▸ **What is required**: A single number is expected: the count of lines below where the word "Court" occurs.

▸ **Supplied data**:
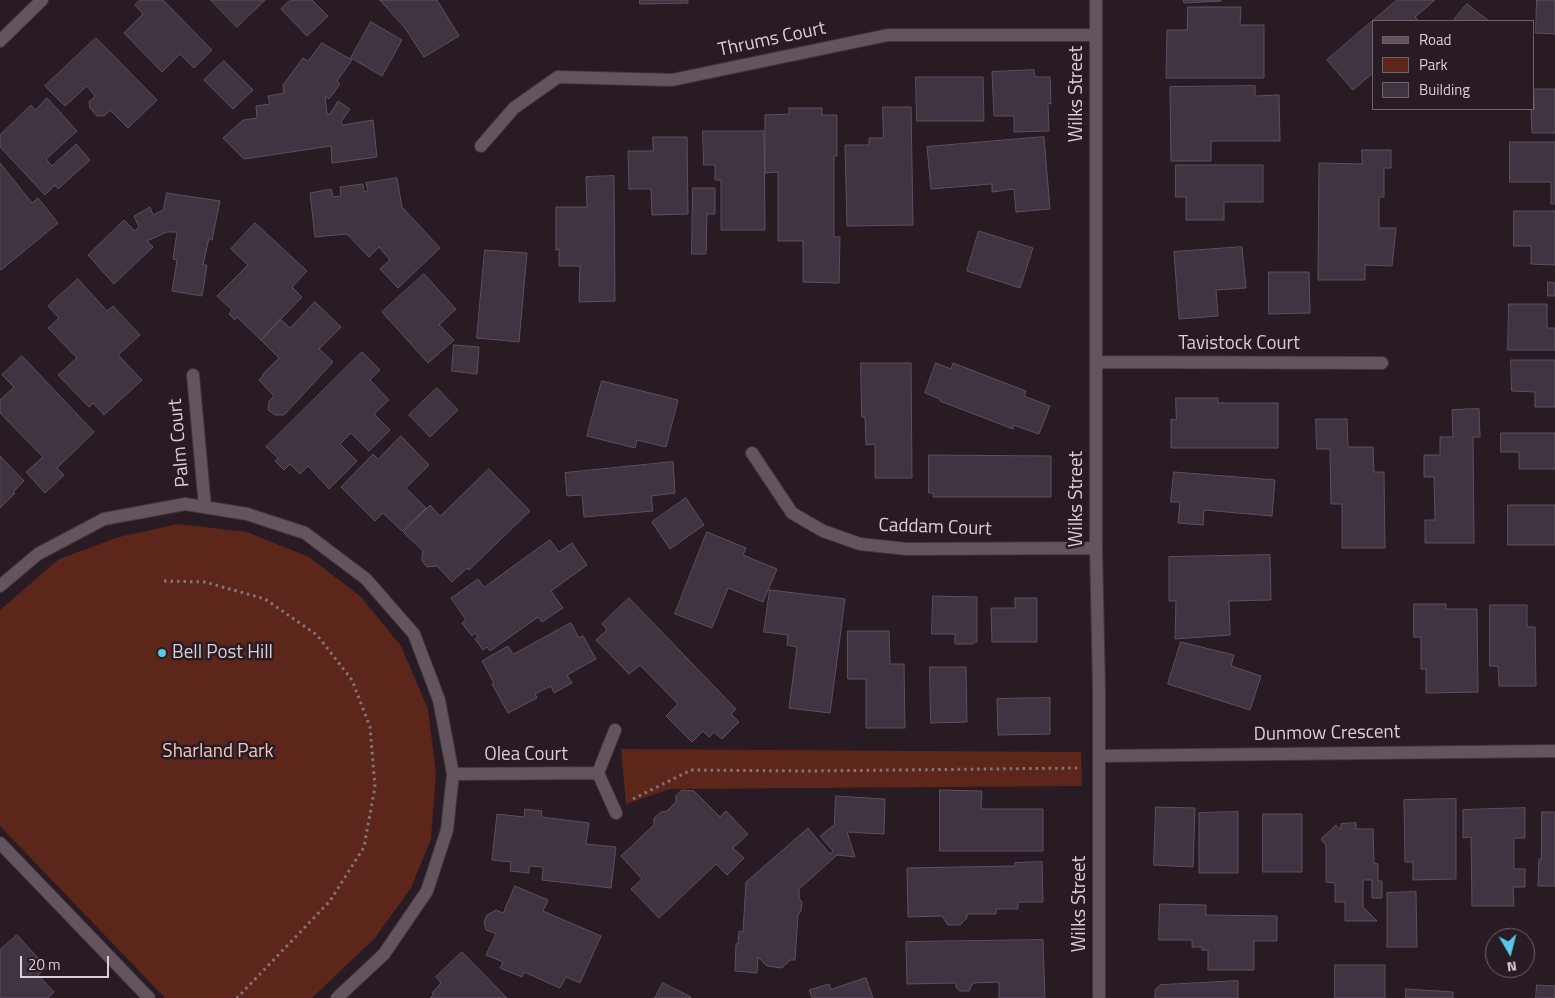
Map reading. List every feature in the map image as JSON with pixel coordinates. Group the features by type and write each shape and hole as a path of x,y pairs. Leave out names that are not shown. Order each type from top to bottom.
{"street":[{"path":"0,41 42,0"},
{"name":"Wilks Street","path":"1096,0 1096,548 1099,756 1099,998"},
{"name":"Thrums Court","path":"481,146 514,108 558,77 672,80 888,35 1096,35"},
{"name":"Tavistock Court","path":"1096,362 1382,363"},
{"name":"Palm Court","path":"193,375 205,507"},
{"name":"Caddam Court","path":"752,453 792,512 823,530 860,544 907,549 1096,548"},
{"path":"0,586 38,554 104,519 185,504 247,514 305,533 366,579 414,634 439,700 454,774 447,830 426,890 384,954 337,998"},
{"path":"615,730 598,773 616,813"},
{"name":"Dunmow Crescent","path":"1099,756 1555,750"},
{"name":"Olea Court","path":"454,774 598,773"},
{"path":"0,843 149,998"}],"path":[{"path":"164,581 205,582 265,599 317,634 352,680 370,727 375,787 364,848 330,901 237,998"},
{"path":"629,801 691,770 809,771 1081,768"}],"green space":[{"name":"Sharland Park","path":"178,524 247,532 309,557 360,596 401,646 428,709 436,773 431,839 411,888 375,938 312,998 165,998 0,826 0,610 59,559 119,537"},
{"path":"621,749 1081,752 1082,786 670,789 626,804"}],"building":[{"path":"140,0 163,0 212,50 194,68 180,54 162,72 124,33 143,14 135,5"},
{"path":"211,0 265,0 237,27"},
{"path":"291,0 312,0 328,16 307,36 281,9"},
{"path":"380,0 437,0 459,36 424,57 405,28"},
{"path":"640,0 688,0 688,3 640,4"},
{"path":"1184,0 1221,0 1221,1 1184,3"},
{"path":"1397,0 1435,0 1415,17 1418,20 1374,20"},
{"path":"1537,0 1555,0 1555,34 1536,33"},
{"path":"1467,4 1488,20 1454,20"},
{"path":"1188,7 1241,7 1240,25 1264,25 1264,78 1166,78 1167,30 1187,30"},
{"path":"1372,21 1372,74 1353,90 1327,60"},
{"path":"371,22 402,40 382,76 351,58"},
{"path":"96,38 157,100 128,128 110,110 104,116 97,116 90,108 89,102 95,96 87,86 65,106 45,86"},
{"path":"322,43 352,60 337,81 340,84 329,99 325,96 327,114 330,114 338,101 350,109 341,122 343,125 373,120 377,157 332,163 331,146 244,159 223,138 243,120 257,118 256,106 270,104 268,96 284,93 283,85 303,58 308,61"},
{"path":"224,61 253,90 233,109 204,80"},
{"path":"1034,70 1035,77 1050,77 1051,104 1048,103 1049,131 1014,132 1014,116 994,116 992,72"},
{"path":"916,77 983,77 984,121 917,121"},
{"path":"1255,86 1255,96 1279,95 1280,141 1211,141 1211,161 1171,161 1170,87"},
{"path":"1535,89 1555,89 1555,133 1532,133 1531,110 1535,110"},
{"path":"47,98 77,131 46,159 52,166 76,144 90,160 58,189 55,185 45,195 0,147 0,135 31,105 35,110"},
{"path":"883,107 911,107 913,225 847,226 845,145 869,145 869,138 883,138"},
{"path":"789,108 822,108 822,115 837,115 837,156 834,156 834,237 840,237 839,283 803,282 803,241 778,241 778,172 765,173 765,115 789,114"},
{"path":"703,131 764,131 765,230 721,230 721,180 715,180 715,165 704,165"},
{"path":"653,137 687,137 688,214 652,215 651,189 629,189 628,151 653,151"},
{"path":"1044,137 1050,209 1016,212 1014,189 992,192 992,184 931,189 927,147"},
{"path":"1510,142 1555,142 1555,204 1551,204 1551,182 1510,182"},
{"path":"1362,150 1391,150 1391,168 1384,168 1384,197 1379,197 1379,228 1396,228 1392,266 1365,265 1365,280 1318,280 1319,163 1362,164"},
{"path":"0,163 32,203 38,198 58,223 1,270 0,268"},
{"path":"1176,165 1263,165 1263,202 1224,202 1224,220 1186,220 1186,197 1176,197"},
{"path":"614,176 615,301 579,302 580,266 559,266 559,249 556,250 556,207 587,207 586,177"},
{"path":"397,178 402,207 440,248 398,288 380,269 390,260 379,247 369,257 347,234 315,237 310,193 331,189 333,197 341,196 340,187 363,184 364,192 368,191 366,183"},
{"path":"693,188 715,188 715,214 707,214 706,254 692,254"},
{"path":"167,193 220,201 212,240 209,238 203,265 207,265 202,296 172,291 177,260 173,259 177,232 167,232 147,241 153,247 114,284 88,255 124,220 135,231 139,227 134,216 150,207 153,215 163,210"},
{"path":"1514,211 1555,211 1555,265 1531,264 1531,246 1514,246"},
{"path":"255,223 307,271 292,287 302,297 261,340 237,317 235,320 229,314 232,310 217,296 248,265 231,249"},
{"path":"979,231 1033,248 1020,288 967,271"},
{"path":"1242,247 1246,288 1216,290 1218,316 1179,319 1174,252"},
{"path":"485,250 527,253 519,342 477,338"},
{"path":"1269,272 1309,272 1310,313 1269,314"},
{"path":"424,274 456,309 439,325 454,340 428,363 382,312"},
{"path":"78,279 107,311 113,306 140,335 118,355 142,380 104,415 93,403 89,407 58,375 77,358 48,328 59,318 48,306"},
{"path":"1548,282 1555,283 1555,296 1548,296"},
{"path":"315,302 341,327 319,349 333,362 284,415 275,415 268,410 269,401 274,396 259,380 279,358 261,340 280,319 290,328"},
{"path":"1509,304 1547,304 1547,328 1555,328 1555,350 1508,350"},
{"path":"454,345 479,347 477,374 452,371"},
{"path":"362,352 380,370 370,380 389,400 374,414 390,430 369,451 351,433 340,444 357,461 329,489 308,466 300,474 290,464 284,470 275,461 278,458 266,447"},
{"path":"22,356 94,432 57,468 64,475 45,493 26,472 43,457 0,413 0,400 14,387 2,375"},
{"path":"1511,360 1555,360 1555,407 1535,407 1535,392 1512,391"},
{"path":"861,363 911,363 912,478 875,478 875,444 866,445 865,417 862,417"},
{"path":"936,363 951,369 953,363 1026,391 1024,396 1050,406 1039,434 1013,425 1013,429 940,401 940,399 925,393"},
{"path":"602,381 678,400 666,447 637,440 635,448 587,436"},
{"path":"437,388 458,410 430,437 409,415"},
{"path":"1176,398 1218,398 1218,403 1278,403 1278,448 1171,448 1171,419 1176,420"},
{"path":"1479,409 1480,437 1473,437 1474,543 1425,543 1425,520 1435,520 1434,477 1424,477 1424,455 1440,455 1440,437 1453,437 1452,410"},
{"path":"1316,419 1347,419 1348,447 1373,447 1374,472 1384,472 1385,548 1342,548 1342,504 1331,504 1330,449 1317,449"},
{"path":"1501,433 1555,433 1555,469 1519,469 1519,452 1501,452"},
{"path":"401,436 429,465 406,488 426,508 402,531 383,513 375,521 341,487 373,454 378,459"},
{"path":"929,455 1051,456 1051,497 933,497 933,493 929,493"},
{"path":"0,456 24,481 0,508"},
{"path":"673,462 675,493 651,496 653,511 584,517 582,495 567,496 565,473"},
{"path":"489,469 530,511 469,570 467,568 452,582 437,566 427,567 422,561 423,551 403,532 430,505 440,516"},
{"path":"1174,472 1275,480 1272,516 1204,510 1203,525 1178,523 1180,502 1171,502"},
{"path":"686,498 704,525 670,549 652,522"},
{"path":"1508,505 1555,505 1555,545 1508,545"},
{"path":"707,532 746,548 743,555 777,569 763,602 728,588 712,628 675,614"},
{"path":"550,540 559,552 572,543 587,565 551,591 563,608 542,622 538,617 490,651 487,647 483,650 475,639 478,637 475,633 472,636 462,623 466,620 451,598 478,579 484,587"},
{"path":"1270,555 1271,600 1229,601 1230,635 1175,639 1176,601 1169,601 1169,557"},
{"path":"770,590 845,599 830,713 789,708 797,647 787,645 788,635 764,632"},
{"path":"933,596 977,597 977,642 973,644 955,644 955,634 932,634"},
{"path":"629,598 736,709 731,714 739,722 722,739 714,732 709,737 703,731 692,742 666,716 678,704 640,665 629,674 596,640 607,630 602,624"},
{"path":"1015,598 1037,598 1037,642 992,642 991,608 1015,608"},
{"path":"1414,604 1446,604 1446,609 1477,609 1478,692 1426,693 1426,669 1421,669 1421,637 1414,637"},
{"path":"1490,605 1527,605 1527,627 1535,627 1536,686 1499,686 1498,666 1490,666"},
{"path":"571,623 579,638 583,636 596,659 567,675 572,683 554,693 551,686 535,694 537,698 508,713 482,661 508,646 513,654"},
{"path":"848,631 889,631 890,664 904,664 905,728 866,728 866,679 848,679"},
{"path":"1181,642 1234,655 1231,666 1261,676 1250,710 1168,684"},
{"path":"930,667 966,667 967,722 931,723"},
{"path":"1050,698 1050,734 998,735 997,699"},
{"path":"682,790 694,791 720,817 726,811 748,834 733,848 744,858 727,875 716,864 659,918 631,889 642,879 621,856 654,825 654,818 661,812 667,811 676,802 676,796"},
{"path":"940,790 982,791 981,809 1043,809 1043,851 940,851"},
{"path":"836,796 885,799 884,834 847,832 855,857 837,855 799,889 799,898 802,902 801,911 798,915 795,960 790,960 782,968 767,966 758,957 757,973 735,971 736,944 738,944 739,931 743,932 746,882 808,828 830,854 833,851 820,836 834,825"},
{"path":"1456,799 1456,879 1413,880 1413,862 1405,862 1404,800"},
{"path":"1156,807 1195,808 1193,867 1154,865"},
{"path":"1525,808 1525,838 1514,838 1514,869 1525,869 1525,887 1513,887 1514,906 1472,906 1471,837 1463,838 1463,810"},
{"path":"525,809 542,811 541,817 589,823 586,844 616,847 611,888 542,880 543,867 529,866 529,873 510,871 511,862 492,860 497,814 524,817"},
{"path":"1238,812 1238,873 1199,873 1199,813"},
{"path":"1542,812 1555,812 1555,886 1538,886 1539,859 1541,859"},
{"path":"1263,814 1302,814 1302,872 1263,872"},
{"path":"1356,823 1356,829 1373,829 1374,863 1378,864 1378,881 1382,881 1382,898 1372,898 1372,880 1363,880 1363,907 1377,921 1345,921 1345,902 1335,902 1335,883 1326,882 1326,845 1321,839 1336,825 1341,830 1341,824"},
{"path":"1042,862 1043,902 1018,902 1018,909 996,909 996,914 967,914 967,918 960,925 948,925 942,916 908,917 907,868 1015,866 1015,863"},
{"path":"515,886 548,900 543,911 601,936 580,983 566,977 560,988 524,972 522,977 500,968 503,962 486,955 496,934 486,930 484,922 487,915 496,910 503,913"},
{"path":"1416,892 1417,947 1387,947 1387,893"},
{"path":"1160,904 1206,905 1206,915 1277,916 1277,941 1254,941 1254,970 1208,970 1208,950 1202,950 1202,947 1192,947 1192,940 1159,940"},
{"path":"17,935 47,968 38,975 54,992 48,998 0,998 0,950"},
{"path":"1043,940 1045,998 999,998 999,982 973,983 969,991 960,991 956,987 956,983 907,984 906,942"},
{"path":"462,952 507,998 430,998 441,983 436,977"},
{"path":"1335,965 1385,965 1385,998 1335,998"},
{"path":"866,978 873,998 812,998 809,990 829,984 831,989"},
{"path":"1238,981 1238,998 1155,998 1155,990 1160,985"},
{"path":"663,983 691,997 655,998"},
{"path":"1537,985 1555,986 1555,998 1536,998"},
{"path":"1406,989 1453,992 1453,998 1406,998"}],"place":[{"name":"Bell Post Hill","path":"162,653"}]}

▸ **Task answer**: 5